QWas the Enterprise's bridge set redressed for the other Federation ships we see in this movie?
AIt was slightly redressed to serve as the bridge of the Grissom, with the seat covers and a few of the screen details being changed. The Excelsior got a new, albeit very rudimentary, bridge set that was scrapped after this movie; the next time we see it in Star Trek VI, it has a redressed version of the Enterprise-A bridge.
QWhy did Kirk destroy the Enterprise just to kill a few Klingons? Couldn't he have just shot them on the transporter pad?
APossibly, but there was no guarantee that they would have gotten all the Klingons before one of their own number was lost, since the Klingons outnumbered them and likely have better firearms training. In the novelization, Kirk actually does consider the possibility of trying to shoot the Klingons as they beam in, but quickly dismisses it on the grounds that they'd likely damage the transporter in the process, which would have stranded him and his crew on the Enterprise since Starfleet had already removed all the shuttlecraft (escape pods had not been conceived of at this point in the franchise's history, first being mentioned in the first season of 'Star Trek: The Next Generation'). The real problem was that the Enterprise's control system had burned out during the battle with the Klingons, meaning that, after killing the landing party, Kirk and his crew would have had no other way of defending themselves. After realizing that his landing party was dead, Kruge may well have beamed Kirk and his crew into his brig or dumped them on the Genesis planet, after which he would have been free to steal the valuable Federation data in the Enterprise's computer banks (which is what the self-destruct was really intended to prevent). The decision was likely also affected by the knowledge that this allowed the Enterprise a 'noble death' rather than the decommissioning she faced when returned to Earth.

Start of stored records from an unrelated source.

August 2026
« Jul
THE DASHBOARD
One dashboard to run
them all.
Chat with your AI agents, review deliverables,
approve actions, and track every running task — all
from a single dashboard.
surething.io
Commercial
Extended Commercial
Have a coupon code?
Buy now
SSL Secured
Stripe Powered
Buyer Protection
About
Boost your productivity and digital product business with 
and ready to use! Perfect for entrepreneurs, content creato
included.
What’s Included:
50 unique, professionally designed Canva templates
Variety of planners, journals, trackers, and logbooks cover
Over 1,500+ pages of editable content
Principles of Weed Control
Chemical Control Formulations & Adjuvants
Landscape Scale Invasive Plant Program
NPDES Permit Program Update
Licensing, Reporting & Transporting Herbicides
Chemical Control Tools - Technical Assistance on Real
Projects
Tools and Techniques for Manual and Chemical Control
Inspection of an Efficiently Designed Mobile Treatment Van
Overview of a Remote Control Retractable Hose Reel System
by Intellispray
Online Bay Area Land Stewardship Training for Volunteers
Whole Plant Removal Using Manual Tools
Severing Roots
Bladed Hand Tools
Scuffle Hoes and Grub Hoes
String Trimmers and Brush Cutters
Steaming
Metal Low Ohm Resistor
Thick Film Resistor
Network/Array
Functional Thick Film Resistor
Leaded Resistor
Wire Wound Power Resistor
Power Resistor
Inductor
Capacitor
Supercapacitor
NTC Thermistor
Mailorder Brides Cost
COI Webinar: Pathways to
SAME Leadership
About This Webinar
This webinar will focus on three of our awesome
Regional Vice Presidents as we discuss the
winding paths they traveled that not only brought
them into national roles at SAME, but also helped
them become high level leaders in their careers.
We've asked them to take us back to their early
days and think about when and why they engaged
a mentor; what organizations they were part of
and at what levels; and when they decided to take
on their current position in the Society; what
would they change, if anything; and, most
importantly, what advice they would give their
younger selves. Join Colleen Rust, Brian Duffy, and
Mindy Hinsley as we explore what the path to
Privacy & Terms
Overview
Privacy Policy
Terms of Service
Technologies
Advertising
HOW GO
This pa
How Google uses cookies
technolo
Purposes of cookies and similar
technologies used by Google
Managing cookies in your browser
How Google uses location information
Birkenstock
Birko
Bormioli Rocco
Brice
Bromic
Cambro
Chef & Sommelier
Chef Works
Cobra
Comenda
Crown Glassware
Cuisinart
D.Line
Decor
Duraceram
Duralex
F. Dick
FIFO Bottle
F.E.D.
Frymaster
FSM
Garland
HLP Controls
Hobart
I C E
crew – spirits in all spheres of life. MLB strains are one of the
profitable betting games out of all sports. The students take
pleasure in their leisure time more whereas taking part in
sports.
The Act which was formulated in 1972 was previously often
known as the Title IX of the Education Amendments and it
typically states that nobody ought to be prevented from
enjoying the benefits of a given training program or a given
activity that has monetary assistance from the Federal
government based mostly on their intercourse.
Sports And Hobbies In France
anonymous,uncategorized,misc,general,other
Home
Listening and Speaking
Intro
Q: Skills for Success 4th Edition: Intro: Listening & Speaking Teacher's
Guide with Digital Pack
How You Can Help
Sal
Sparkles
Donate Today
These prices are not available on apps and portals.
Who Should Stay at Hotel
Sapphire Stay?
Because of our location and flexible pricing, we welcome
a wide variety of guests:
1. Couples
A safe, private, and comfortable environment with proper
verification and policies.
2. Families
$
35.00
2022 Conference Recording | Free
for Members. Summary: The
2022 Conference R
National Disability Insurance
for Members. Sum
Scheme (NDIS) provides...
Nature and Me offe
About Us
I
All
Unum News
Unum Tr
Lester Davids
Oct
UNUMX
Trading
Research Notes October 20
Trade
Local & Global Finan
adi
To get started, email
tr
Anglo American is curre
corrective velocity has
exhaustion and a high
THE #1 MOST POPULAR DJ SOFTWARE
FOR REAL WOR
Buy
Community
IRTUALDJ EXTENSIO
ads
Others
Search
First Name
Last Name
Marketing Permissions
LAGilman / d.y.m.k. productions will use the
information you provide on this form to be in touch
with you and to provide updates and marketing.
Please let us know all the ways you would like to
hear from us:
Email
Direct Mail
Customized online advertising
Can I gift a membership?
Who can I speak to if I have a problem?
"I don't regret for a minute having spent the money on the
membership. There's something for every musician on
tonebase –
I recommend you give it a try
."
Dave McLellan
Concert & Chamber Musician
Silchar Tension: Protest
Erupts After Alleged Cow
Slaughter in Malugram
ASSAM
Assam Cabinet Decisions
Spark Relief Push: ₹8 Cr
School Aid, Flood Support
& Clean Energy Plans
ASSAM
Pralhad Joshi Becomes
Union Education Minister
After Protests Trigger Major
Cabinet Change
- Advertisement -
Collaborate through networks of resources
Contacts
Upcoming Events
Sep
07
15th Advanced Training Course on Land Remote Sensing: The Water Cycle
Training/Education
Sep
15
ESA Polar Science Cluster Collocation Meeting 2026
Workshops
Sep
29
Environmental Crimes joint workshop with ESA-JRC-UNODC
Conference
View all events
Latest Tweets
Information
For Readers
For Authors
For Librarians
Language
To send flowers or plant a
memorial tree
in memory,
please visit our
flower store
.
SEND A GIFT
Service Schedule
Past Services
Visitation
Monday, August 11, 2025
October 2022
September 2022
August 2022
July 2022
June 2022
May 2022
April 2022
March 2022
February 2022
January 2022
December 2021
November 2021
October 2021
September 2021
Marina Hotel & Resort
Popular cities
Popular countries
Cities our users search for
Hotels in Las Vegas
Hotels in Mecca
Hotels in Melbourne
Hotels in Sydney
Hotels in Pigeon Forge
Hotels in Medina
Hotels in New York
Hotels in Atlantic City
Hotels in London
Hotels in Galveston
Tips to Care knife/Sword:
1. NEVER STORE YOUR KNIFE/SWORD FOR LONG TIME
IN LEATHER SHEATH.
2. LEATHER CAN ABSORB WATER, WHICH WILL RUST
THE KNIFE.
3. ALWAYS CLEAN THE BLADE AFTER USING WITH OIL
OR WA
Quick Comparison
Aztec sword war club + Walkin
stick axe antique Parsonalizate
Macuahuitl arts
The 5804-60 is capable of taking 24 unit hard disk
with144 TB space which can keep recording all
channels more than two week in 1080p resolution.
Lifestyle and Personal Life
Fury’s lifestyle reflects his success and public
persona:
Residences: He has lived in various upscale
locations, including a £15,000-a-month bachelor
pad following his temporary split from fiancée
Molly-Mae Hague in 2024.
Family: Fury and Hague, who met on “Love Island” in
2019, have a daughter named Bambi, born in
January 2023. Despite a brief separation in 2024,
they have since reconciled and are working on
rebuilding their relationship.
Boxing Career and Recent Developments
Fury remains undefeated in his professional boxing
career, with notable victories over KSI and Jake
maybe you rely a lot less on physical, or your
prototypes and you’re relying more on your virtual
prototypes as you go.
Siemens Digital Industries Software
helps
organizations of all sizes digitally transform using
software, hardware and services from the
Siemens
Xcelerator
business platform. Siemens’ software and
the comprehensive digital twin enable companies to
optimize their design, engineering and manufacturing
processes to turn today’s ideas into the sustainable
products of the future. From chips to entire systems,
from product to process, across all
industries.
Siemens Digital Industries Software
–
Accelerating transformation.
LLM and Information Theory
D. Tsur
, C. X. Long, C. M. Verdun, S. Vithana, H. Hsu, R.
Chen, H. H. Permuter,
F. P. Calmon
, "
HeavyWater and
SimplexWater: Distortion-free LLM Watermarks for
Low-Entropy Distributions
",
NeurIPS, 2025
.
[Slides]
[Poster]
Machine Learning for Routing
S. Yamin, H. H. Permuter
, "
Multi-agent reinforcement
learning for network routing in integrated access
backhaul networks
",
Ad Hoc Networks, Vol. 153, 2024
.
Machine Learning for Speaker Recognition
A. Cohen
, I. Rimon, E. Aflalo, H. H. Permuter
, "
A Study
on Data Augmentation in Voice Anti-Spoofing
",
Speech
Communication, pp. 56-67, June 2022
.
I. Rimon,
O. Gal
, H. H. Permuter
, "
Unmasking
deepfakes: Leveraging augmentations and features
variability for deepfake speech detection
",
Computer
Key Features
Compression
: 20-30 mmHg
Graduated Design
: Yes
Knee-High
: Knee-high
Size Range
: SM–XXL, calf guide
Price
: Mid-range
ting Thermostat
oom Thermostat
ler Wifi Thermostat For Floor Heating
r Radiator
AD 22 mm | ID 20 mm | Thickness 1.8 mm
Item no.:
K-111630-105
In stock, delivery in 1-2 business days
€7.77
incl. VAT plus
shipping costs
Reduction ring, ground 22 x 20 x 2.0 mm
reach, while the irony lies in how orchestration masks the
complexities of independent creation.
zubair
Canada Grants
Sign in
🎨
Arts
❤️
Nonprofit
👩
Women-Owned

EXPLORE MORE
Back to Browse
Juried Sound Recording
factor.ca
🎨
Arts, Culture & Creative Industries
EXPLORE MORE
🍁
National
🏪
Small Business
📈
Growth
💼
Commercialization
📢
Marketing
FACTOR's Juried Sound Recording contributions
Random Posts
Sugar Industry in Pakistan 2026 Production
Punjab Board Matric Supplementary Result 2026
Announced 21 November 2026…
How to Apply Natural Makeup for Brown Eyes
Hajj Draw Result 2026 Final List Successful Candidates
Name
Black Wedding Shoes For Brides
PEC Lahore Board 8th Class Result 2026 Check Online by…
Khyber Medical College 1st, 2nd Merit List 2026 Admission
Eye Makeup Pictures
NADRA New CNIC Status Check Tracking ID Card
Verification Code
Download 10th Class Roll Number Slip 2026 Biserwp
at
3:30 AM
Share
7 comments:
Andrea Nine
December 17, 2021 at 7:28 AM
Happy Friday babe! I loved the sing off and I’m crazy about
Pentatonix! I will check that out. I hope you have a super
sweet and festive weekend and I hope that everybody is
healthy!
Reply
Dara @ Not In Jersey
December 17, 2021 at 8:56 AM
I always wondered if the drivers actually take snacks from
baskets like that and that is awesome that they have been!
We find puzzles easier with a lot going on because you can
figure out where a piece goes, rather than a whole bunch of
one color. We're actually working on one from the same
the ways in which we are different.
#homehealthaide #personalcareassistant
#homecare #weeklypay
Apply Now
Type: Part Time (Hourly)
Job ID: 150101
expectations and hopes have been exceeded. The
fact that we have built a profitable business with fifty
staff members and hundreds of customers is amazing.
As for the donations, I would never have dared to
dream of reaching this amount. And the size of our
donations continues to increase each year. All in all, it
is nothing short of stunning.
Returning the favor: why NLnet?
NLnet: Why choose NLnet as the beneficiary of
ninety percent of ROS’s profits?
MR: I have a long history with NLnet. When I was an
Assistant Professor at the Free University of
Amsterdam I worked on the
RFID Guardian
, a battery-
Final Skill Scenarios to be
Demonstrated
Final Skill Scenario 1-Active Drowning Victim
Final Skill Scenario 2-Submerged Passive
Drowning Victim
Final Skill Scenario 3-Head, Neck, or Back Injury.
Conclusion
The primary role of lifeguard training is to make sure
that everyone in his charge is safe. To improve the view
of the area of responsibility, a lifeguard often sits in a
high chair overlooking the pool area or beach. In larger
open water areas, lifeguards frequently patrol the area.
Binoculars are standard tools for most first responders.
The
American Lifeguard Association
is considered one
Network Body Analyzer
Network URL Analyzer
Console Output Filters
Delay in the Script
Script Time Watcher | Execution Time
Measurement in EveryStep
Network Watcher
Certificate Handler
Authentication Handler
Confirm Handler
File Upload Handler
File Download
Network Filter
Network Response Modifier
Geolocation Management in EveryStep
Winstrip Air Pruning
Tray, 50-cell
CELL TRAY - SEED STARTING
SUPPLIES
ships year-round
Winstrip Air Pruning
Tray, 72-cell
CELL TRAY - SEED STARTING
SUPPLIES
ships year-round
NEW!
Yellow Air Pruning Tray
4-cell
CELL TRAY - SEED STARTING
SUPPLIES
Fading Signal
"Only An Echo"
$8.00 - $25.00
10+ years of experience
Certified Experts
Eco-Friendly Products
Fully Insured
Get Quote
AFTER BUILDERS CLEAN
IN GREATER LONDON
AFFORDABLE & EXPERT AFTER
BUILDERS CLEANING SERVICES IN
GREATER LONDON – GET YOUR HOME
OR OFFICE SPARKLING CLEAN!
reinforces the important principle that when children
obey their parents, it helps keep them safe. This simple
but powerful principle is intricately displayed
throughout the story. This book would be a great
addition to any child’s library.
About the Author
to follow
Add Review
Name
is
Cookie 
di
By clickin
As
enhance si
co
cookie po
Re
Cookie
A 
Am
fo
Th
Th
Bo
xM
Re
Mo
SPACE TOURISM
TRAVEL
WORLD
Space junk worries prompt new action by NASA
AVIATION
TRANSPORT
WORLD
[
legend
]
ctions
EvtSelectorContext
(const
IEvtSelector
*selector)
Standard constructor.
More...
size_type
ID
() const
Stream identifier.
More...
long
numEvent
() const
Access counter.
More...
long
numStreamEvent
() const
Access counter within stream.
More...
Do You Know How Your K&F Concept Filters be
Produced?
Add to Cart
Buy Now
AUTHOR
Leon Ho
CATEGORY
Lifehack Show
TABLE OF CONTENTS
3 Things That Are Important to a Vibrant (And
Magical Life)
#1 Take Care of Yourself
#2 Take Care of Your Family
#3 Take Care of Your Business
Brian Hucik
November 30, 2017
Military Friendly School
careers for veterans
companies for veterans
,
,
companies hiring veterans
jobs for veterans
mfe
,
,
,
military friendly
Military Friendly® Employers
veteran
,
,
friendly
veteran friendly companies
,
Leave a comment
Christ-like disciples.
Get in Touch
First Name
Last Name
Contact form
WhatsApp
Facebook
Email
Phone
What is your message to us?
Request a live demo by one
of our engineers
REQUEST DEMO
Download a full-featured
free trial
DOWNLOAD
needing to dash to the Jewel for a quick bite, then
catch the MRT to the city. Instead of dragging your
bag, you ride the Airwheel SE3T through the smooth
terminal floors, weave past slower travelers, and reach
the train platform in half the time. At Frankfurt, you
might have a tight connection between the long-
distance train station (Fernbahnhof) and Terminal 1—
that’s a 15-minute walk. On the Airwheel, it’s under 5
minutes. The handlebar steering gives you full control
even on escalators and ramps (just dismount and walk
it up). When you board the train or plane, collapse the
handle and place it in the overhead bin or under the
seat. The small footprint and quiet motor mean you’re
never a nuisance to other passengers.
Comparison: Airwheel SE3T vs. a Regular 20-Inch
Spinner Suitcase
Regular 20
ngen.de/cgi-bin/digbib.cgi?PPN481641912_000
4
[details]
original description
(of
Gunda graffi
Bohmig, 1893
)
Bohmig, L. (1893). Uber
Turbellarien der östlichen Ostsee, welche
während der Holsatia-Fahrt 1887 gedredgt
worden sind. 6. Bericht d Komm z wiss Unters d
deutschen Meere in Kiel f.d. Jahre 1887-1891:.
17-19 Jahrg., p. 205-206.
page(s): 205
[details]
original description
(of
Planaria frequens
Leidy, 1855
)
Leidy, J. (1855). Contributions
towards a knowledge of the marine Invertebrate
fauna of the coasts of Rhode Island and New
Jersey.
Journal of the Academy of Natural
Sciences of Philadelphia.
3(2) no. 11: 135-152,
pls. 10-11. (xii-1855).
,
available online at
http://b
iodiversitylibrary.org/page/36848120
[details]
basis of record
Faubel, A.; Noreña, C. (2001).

QWhy does Morrow say that the Enterprise is 20 years old? The Star Trek Chronology clearly says that she's more like 45 years old in this movie.
AThe Star Trek series didn't really get its timeline sorted out until the late 80s/early 90s (and even then the TOS-era dates are still a bit muddled); the 20 years figure is a rough guess based on the fact that the Trek series had been going for just under 20 years when the movie was made. The closest on-screen explanation we have is that either Morrow is simply wrong about the figure, or he means that 20 years have passed since the Enterprise was refitted in Star Trek: The Motion Picture. There are other issues. In the first pilot (which was non-canonical before any "regular" series episodes had been created), Spock was shown as first officer under Christopher Pike 5 to 10 years earlier. Clearly, the Enterprise is more than 20 years old. The Federation would not build expensive "wessels" with such a short service life. ["The Menagerie"/"The Cage" were non-canonical from the get-go, as they describe interstellar travel using conventional propulsion systems, a gross improbability. If such a ship could reach 0.9c, and Talos IV were 200 light years away, the trip would have had to begun in the early 21st century, at the latest. "Enterprise" (the series) rendered the implicit non-canonality explicit. There was no room in the "Enterprise" universe for Christopher Pike and his ship.]